Two new articles on the literary exploration of emotions in Ming China
Dr Zhaokun Xin has recently published two articles on literary exploration of emotions in Ming dynasty (1368-1644) China. The first piece, titled “Diagnosing, Misdiagnosing, and Rediagnosing Women’s Anger in the Jin Ping Mei,” came out from the Journal of the American Society for Premodern China in 2025. It seizes on the depiction of women’s anger in this sixteenth-century full-length fiction, better known in English as The Plum in the Golden Vase, to gauge the work’s engagement with the contemporary medical milieux. By teasing out the rich layers of discursive contestation revolving around women’s anger and their varied approaches to this emotion, the article argues that the rendition of women’s anger showcases the fictional work’s stronger resonance with the etiological than the pathological strand of medical thinking. In the work, the physicians’ pathological consideration of anger’s corporeal impacts on female bodies initially appears to assume diagnostic authority. However, lay explanations in turn complement and complicate the pathological perspective, drawing the reader’s attention more toward an etiological vision. Furthermore, the etiological consideration of women’s anger solves the seeming paradox in the work that certain physicians feature diagnostic authority, but provide inefficacious treatment. In this way, the article advances a more nuanced repositioning of the work with regard to its surrounding medical contexts. In the meantime, the focus on anger significantly broadens the emotional horizon of late imperial Chinese literature beyond romantic love and sexual desire. Research for this article has been supported by the British Academy’s BA/Leverhulme Small Research Grants Programme (Ref. No. SRG24\241574), the Sino-British Fellowship Trust, and a Project Award from the Geiss Hsu Foundation.

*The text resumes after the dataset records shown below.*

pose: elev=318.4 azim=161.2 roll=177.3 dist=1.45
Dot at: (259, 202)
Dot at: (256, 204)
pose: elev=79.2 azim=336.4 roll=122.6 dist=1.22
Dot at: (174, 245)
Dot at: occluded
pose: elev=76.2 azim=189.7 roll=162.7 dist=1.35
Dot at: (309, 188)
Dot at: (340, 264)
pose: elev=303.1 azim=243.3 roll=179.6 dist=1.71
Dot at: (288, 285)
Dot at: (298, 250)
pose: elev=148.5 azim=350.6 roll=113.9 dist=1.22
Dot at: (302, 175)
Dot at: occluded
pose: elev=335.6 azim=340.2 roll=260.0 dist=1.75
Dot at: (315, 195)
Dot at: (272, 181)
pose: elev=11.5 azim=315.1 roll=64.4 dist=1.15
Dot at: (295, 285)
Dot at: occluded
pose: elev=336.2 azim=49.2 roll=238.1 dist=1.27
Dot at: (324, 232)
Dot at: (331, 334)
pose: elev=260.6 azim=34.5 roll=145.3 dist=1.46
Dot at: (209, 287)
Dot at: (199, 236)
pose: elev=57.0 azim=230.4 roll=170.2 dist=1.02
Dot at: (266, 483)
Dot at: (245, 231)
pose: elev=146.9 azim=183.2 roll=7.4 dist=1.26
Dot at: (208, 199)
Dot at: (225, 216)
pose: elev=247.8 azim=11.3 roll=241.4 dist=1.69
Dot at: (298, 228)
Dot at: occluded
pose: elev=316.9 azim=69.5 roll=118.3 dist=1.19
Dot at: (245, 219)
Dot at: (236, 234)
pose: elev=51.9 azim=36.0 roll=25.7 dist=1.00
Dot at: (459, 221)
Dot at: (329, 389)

The second article, written in Chinese, is entitled “Another Look at ‘Yang Siwen Encounters Some Old Acquaintances in Yanshan’ in Reference to Trauma Studies” and published in the open-access journal Chung Cheng Chinese Studies in 2025 as well. It engages the titular colloquial short story from Feng Menglong’s (1574-1646) collection Stories Old and New in an interdisciplinary conversation with trauma studies. The story is set against the backdrop of the Song-Jin confrontation (1125-1127) and features abundant reflections on resonant experience with trauma that is related to war and displacement. This article not only teases out the story’s intricate treatment of extreme experiences that are quasi-traumatic, but also enriches and broadens contemporary trauma theory through a non-Western and pre-modern text deeply invested in trauma writing. Juxtaposing both the total silence over and varied articulations of extreme experiences resulting from the dynastic confrontation, the story goes beyond the dominant dichotomy in contemporary theoretical construal of trauma as either unspeakable or not. The recurrent retellings of such extreme experiences as war, displacement, and death in the story further obscure the potentially traumatizing events themselves. Even though some recounts are putatively grounded in the act of witnessing, their ultimate unreliability ends up fundamentally questioning the act’s possibility, even that of self-witnessing. The impossibility of (self-)witnessing in turn worsens the uncertainty of the extreme experiences’ spokenness, a persistent uncertainty that situates them in what Jacque Lacan (1901-1981) terms “the Real.” At the same time, the story also attempts to designate such experiences with the Confucian moral signifier of “righteousness,” inadvertently embedding them in what Lacan calls “the Symbolic.” The extreme experiences’ simultaneous situatedness in the two supposedly dualistic orders further reminds us of questioning another dichotomous conception, that is, of trauma as either signifiable or not.
Both the Plum in the Golden Vase and the Stories Old and New have been fully translated and available online through the library catalogue. Those interested are highly encouraged to delve into these two fascinating works of world literature.